On July 4, 1776, South Carolina Gov. Charles Pinckney and future Gov. Edward Rutledge were among the 56 delegates to the Constitutional Congress who became signatories on the Declaration of Independence. Their bodies still rest in the St. Philips churchyard in Charleston, S.C., today. It is no secret that Pinckney and Rutledge were slave owners, like most prominent Southern politicians and businessmen in the 18th and 19th centuries. I often wonder how they reconciled slave ownership with the second sentence of the declaration they signed, which reads, in iron resolution, “that all men were created equal, that they are endowed by their Creator with certain unalienable Rights, that among these are Life, Liberty and the pursuit of Happiness.”
I cannot pretend to either understand or excuse the enslavement of black men and women in that day, especially by many who claimed the name of Christ. Every human being is created in the image of God, full of dignity and worthy of respect. How could our founding fathers not see the error of their day? I also cannot comprehend why God was so merciful in the establishment of this great nation, even through the godless evils of slavery that evaded the blinded ignorance of well-meaning, courageous men. But He was.
At the Constitutional Convention, several mottos were put forth for consideration. Benjamin Franklin and Thomas Jefferson proposed, “Rebellion to tyrants is obedience to God,” and sketched a design of Moses crossing the Red Sea with Pharaoh close behind. It is tragically ironic that an appeal to biblical emancipation was made at the same Constitutional Convention which ignored the slavery of an entire race. When I reflect on the tragedy of slavery in early America, my heart races with righteous anger. Then I am reminded how coldly and ignorantly I often turn a blind eye to God’s Word in my own life. May God save me from my own spiritual ignorance, and may He save others around me from the destructive evils it bears.
The motto that prevailed at the 1776 Convention was one with which the founding fathers were already acquainted, as it was popularized in revolutionary magazines during the first half of the century: e pluribus unum (“out of many, one”). Curiously, the Bible speaks to the same anthropological axiom. Acts 17:26, in the Latin Vulgate, reads, “fecitque ex uno omne genus hominum” (“from one, he made every race of men”). Black men and women, enslaved by those who courageously declared the freedom of “all men,” were of the same blood as their Anglo-Saxon oppressors. They had come from the same “one” as the revolutionaries themselves. From one, many.

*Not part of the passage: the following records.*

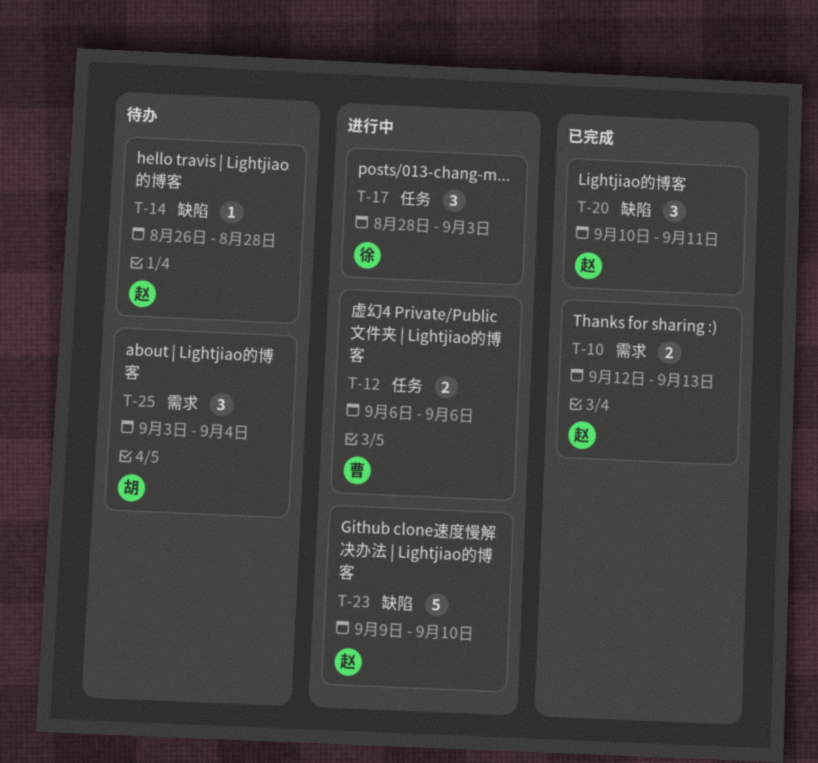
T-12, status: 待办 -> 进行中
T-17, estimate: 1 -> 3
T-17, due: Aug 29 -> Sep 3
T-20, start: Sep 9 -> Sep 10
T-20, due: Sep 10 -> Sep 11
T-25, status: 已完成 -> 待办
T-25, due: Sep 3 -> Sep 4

The eyes of history have watched millennia unfold in which humans sought to reconcile the many races and the one man. In 2024, we are still working through the consequences of those evils born from us and to us many generations ago. Ultimately, governments, socioeconomic systems, rioters and revolutionaries have all failed. But there is one who has prevailed — only one. With words infinitely more immortal than the great Declaration itself, and with bold resolution and acute instancy, Ephesians 2:14 declares that Jesus Christ “is our peace, qui fecit utraque unum (“who made both groups one”) and tore down the dividing wall of hostility.” Sin turned beautiful diversity into prideful division. Christ turned prideful division into cruciform unity.
This February, during Black History Month, let’s celebrate the cultural, scientific, theological, literary, artistic, and innovative gifts that have come from the minds, hearts, and hands of black Americans. Let’s also acknowledge that although we work that the righteousness of heaven is reflected in the laws of man, no government of man can ultimately accomplish the righteousness of God. So, SCBaptists, let’s promote unity through diversity where it can only be found — at the cross of Christ.There, alone, has the hostility been put to death.
— Tony Wolfe is executive director-treasurer of the South Carolina Baptist Convention.